◆ TRY IT:
Every line containing "espalda" should be identified and copied from the data below.
============
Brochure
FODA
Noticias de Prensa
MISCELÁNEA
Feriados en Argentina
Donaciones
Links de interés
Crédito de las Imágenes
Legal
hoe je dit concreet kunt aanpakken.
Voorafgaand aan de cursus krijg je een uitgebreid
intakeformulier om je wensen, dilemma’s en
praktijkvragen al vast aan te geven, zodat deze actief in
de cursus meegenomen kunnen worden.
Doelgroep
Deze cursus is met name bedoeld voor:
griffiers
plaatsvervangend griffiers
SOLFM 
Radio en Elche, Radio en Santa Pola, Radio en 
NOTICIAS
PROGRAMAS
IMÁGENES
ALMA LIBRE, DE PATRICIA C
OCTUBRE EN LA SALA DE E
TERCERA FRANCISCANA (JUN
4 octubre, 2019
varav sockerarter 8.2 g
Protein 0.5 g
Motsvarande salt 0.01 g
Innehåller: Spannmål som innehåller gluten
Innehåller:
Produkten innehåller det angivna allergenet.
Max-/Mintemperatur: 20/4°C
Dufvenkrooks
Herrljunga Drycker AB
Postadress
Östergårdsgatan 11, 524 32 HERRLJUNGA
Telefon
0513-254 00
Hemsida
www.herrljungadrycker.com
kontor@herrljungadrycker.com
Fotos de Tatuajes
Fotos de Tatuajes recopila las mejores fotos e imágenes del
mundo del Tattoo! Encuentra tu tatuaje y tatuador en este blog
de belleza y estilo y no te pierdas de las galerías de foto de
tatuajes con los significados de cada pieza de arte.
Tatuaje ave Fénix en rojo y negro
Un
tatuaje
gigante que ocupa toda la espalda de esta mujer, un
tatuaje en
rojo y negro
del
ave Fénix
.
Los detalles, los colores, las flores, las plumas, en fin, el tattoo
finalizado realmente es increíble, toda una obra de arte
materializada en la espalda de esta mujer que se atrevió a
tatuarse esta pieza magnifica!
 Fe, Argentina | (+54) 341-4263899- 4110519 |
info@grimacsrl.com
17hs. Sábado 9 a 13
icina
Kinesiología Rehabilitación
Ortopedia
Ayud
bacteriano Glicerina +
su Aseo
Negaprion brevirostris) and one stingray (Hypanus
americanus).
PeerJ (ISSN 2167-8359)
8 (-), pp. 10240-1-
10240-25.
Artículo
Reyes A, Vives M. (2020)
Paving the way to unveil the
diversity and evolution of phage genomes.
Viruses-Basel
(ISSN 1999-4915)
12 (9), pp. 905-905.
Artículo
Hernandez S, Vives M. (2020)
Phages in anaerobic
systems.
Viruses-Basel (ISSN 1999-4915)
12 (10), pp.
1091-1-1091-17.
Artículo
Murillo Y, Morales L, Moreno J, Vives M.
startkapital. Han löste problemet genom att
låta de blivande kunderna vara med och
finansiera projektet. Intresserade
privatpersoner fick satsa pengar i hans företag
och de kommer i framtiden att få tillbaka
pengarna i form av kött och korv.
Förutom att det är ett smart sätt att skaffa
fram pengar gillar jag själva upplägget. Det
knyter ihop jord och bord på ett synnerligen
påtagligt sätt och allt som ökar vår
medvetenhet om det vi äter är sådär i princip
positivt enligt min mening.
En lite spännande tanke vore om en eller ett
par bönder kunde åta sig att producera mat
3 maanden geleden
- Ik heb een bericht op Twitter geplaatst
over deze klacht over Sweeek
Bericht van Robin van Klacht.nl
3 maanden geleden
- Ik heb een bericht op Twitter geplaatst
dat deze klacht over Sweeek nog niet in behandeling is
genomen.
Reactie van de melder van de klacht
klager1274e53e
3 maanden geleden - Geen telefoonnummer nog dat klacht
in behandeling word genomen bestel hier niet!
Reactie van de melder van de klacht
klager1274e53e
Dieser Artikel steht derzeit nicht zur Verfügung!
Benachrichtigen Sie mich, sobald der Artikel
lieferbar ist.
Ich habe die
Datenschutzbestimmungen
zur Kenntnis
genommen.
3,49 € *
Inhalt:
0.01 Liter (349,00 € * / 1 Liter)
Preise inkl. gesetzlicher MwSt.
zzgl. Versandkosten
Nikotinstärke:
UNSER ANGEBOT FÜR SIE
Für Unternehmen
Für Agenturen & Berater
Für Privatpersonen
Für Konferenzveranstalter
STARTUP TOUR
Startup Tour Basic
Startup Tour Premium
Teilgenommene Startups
============
◆ SOLUTION TO THE PROBLEM:
gigante que ocupa toda la espalda de esta mujer, un
materializada en la espalda de esta mujer que se atrevió a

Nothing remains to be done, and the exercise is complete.